Clinical Presentation

• Most infections are asymptomatic, but living adult worms cause progressive lymphatic vessel dilation and dysfunction. Lymphatic dysfunction may lead to lymphedema of the leg, scrotum, penis, arm, or breast, which can increase in severity as a result of recurrent secondary bacterial infections.
• Tropical pulmonary eosinophilia is a potentially serious progressive lung disease that presents with nocturnal cough, wheezing, and fever, resulting from immune hyperresponsiveness to microfilariae in the pulmonary capillaries.

Diagnosis

• The standard for diagnosis is microscopic detection of microfilariae on a thick blood film. In most endemic areas, the highest concentration of microfilariae in the peripheral blood occurs at night; therefore, blood specimens should be collected between 10 pm and 2 am.
• Determination of serum antifilarial immunoglobulin (IgG) is also a diagnostically useful test. This assay is available through the Parasitic Diseases Laboratory at the National Institutes of Health (NIH) or through CDC’s Division of Parasitic Diseases.

Treatment

• The drug of choice for treatment of travelers with W. bancrofti or B. malayi infection is diethylcarbamazine (DEC). DEC, which is available to physicians licensed in the United States for this purpose, can be obtained from the CDC Parasitic Disease Drug Service at 404-639-3670 under an Investigational New Drug protocol (see www.cdc.gov/ncidod/srp/drugs/drug-service.html). DEC kills circulating microfilariae and is partially effective against the adult worms. DEC is also used to treat tropical pulmonary eosinophilia.
• Although ivermectin kills microfilariae, it does not kill the adult worms.
• Many patients with lymphedema are no longer infected with the filarial parasite and do not benefit from antifilarial drug treatment.
• For chronic manifestations of lymphatic filariasis, such as lymphedema and hydrocele; specific lymphedema treatment, including hygiene, skin care, physiotherapy, and, in some cases, antibiotics; and surgical repair, respectively, are recommended.
• To ensure correct diagnosis and treatment, travelers should be advised to consult an infectious disease or tropical medicine specialist.

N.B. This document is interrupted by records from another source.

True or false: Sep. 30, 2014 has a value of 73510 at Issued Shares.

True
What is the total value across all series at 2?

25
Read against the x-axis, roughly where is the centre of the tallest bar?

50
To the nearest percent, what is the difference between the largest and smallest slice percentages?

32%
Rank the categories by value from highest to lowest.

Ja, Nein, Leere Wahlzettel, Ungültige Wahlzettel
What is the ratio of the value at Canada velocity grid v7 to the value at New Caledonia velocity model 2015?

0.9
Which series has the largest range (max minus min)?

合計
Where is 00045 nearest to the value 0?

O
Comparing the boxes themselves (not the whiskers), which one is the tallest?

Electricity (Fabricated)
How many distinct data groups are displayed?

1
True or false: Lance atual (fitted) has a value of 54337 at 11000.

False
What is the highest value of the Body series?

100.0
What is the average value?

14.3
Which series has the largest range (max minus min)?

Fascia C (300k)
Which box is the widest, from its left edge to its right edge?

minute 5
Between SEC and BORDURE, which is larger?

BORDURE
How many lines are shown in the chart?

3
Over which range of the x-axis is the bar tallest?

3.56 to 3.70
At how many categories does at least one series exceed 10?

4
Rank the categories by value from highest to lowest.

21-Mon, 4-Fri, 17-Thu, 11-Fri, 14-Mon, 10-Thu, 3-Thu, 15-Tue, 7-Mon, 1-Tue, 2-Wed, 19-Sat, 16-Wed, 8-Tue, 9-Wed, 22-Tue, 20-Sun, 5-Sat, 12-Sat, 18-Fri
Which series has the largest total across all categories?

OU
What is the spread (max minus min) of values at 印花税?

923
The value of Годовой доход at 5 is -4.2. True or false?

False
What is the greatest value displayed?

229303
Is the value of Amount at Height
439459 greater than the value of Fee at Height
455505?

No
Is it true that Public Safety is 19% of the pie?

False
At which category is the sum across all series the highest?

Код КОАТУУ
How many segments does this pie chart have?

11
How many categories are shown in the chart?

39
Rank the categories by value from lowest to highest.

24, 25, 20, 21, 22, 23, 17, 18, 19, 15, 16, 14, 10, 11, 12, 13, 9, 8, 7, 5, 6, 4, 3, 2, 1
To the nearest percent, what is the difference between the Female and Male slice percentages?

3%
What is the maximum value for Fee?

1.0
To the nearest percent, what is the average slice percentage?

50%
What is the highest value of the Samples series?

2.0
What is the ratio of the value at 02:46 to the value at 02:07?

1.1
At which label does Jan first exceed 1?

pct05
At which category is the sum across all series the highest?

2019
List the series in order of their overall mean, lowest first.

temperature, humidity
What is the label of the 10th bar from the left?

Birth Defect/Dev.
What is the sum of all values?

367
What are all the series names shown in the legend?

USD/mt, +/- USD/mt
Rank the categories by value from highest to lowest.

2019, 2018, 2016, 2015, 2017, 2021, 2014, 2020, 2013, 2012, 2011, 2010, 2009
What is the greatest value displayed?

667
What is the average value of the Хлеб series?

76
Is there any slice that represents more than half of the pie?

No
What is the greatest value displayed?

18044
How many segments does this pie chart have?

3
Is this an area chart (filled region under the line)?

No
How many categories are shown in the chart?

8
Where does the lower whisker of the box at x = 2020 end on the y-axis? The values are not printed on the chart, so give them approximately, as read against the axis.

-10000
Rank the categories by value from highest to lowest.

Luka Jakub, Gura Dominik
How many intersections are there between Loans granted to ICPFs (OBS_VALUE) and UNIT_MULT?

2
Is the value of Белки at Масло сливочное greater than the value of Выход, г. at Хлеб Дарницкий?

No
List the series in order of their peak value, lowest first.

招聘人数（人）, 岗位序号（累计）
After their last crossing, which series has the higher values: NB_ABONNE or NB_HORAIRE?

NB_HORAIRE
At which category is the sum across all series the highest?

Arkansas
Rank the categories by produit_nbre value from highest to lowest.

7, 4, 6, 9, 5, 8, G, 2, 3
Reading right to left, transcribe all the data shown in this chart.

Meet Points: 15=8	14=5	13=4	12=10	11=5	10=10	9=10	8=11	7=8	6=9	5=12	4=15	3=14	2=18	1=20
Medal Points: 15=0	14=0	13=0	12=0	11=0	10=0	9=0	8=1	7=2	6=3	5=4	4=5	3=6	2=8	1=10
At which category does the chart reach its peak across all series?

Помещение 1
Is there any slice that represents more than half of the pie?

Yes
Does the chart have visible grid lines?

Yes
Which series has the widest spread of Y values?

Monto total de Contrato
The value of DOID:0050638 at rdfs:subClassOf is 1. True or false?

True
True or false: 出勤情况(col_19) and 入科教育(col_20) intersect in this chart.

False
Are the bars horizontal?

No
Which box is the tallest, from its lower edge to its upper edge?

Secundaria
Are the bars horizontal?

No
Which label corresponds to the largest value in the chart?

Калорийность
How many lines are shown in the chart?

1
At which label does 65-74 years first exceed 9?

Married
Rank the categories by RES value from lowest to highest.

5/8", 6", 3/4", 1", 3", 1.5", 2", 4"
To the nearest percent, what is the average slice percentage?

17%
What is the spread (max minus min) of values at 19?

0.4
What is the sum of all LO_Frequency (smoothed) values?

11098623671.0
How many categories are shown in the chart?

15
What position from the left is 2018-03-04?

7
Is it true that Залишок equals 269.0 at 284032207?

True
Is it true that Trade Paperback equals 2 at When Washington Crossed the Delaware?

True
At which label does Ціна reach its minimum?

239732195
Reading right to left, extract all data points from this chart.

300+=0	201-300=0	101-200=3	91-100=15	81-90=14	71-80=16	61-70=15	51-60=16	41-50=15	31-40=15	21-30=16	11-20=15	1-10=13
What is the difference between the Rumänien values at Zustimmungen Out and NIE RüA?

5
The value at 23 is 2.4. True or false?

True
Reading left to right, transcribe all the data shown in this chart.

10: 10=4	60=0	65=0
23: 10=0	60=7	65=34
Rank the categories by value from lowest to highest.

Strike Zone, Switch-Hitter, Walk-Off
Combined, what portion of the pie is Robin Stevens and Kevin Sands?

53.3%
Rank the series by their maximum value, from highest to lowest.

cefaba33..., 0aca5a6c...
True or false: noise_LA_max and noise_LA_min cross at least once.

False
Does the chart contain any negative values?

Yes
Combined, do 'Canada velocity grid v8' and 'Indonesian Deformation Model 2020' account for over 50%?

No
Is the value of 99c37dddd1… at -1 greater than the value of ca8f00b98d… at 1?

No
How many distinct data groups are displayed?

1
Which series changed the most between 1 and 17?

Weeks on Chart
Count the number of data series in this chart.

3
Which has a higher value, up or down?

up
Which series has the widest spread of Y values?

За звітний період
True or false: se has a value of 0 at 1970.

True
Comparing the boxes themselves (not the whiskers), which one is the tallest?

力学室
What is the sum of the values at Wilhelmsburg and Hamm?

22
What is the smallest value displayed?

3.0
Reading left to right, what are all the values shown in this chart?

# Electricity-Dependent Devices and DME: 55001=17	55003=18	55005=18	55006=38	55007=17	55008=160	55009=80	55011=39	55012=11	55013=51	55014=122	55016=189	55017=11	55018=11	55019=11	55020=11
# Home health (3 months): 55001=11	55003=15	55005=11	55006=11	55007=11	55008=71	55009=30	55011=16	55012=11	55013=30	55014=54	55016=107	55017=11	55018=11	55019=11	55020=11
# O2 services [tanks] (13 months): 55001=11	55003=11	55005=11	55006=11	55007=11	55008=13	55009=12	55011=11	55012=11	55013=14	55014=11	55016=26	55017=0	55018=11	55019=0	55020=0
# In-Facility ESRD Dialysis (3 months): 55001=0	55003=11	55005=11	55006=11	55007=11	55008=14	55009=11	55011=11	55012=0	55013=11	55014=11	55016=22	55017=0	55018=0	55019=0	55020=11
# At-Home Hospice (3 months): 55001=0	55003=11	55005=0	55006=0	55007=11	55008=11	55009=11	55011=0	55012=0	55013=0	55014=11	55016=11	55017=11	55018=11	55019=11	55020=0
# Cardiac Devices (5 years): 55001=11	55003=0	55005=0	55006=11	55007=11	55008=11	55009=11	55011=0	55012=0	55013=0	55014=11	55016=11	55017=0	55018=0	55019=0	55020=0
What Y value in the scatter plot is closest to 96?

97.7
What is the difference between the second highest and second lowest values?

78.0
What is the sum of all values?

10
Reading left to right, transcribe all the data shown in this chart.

Preventive Measures for Travelers

• No vaccine is available.
• No drugs for preventing infection are available.
• Protective measures include avoidance of mosquito bites through the use of personal protection measures against biting insects (see the Protection Against Mosquitoes, Ticks and Other Insects and Arthropods section in Chapter 2).

References

1. Nutman TB, editor. Lymphatic Filariasis. London: Imperial College Press; 2000.
2. Abramowicz M, editor. The Medical Letter Report on Drugs for Parasitic Infections. New Rochelle, NY: The Medical Letter; 2007.
3. Michael E, Bundy DA, Grenfell BT. Re-assessing the global prevalence and distribution of lymphatic filariasis. Parasitology. 1996;112(Pt 4):409–28.
4. Dreyer G, Addiss D, Roberts J, et al. Progression of lymphatic vessel dilatation in the presence of living adult Wuchereria bancrofti. Trans R Soc Trop Med Hyg. 2002;96(2):157–61.
5. Dreyer G, Medeiros Z, Netto MJ, et al. Acute attacks in the extremities of persons living in an area endemic for bancroftian filariasis: differentiation of two syndromes. Trans R Soc Trop Med Hyg. 1999;93(4):413–7.
6. Shenoy RK, Suma TK, Rajan K, et al. Prevention of acute adenolymphangitis in brugian filariasis: comparison of the efficacy of ivermectin and diethylcarbamazine, each combined with local treatment of the affected limb. Ann Trop Med Parasitol. 1998;92(5):587–94.
7. Ottesen EA. Efficacy of diethylcarbamazine in eradicating infection with lymphatic-dwelling filariae in humans. Rev Infect Dis. 1985;7(3):341–56.
8. Dreyer G, Addiss D, Noroes J, et al. Ultrasonographic assessment of the adulticidal efficacy of repeat high-dose ivermectin in bancroftian filariasis. Trop Med Int Health. 1996;1(4):427–32.
9. Dreyer G, Addiss D, Dreyer P, Noroes J. Basic lymphoedema management: Treatment and prevention of problems associated with lymphatic filariasis. Hollis (NH): Hollis Publishing Co.; 2002.
10. Eberhard ML, Lammie PJ. Laboratory diagnosis of filariasis. Clin Lab Med. 1991;11(4):977–1010.
11. Lipner EM, Law MA, Barnett E, et al; GeoSentinel Surveillance Network. Filariasis in travelers presenting to the GeoSentinel Surveillance Network. PLoS Negl Trop Dis. 2007;1(3):e88.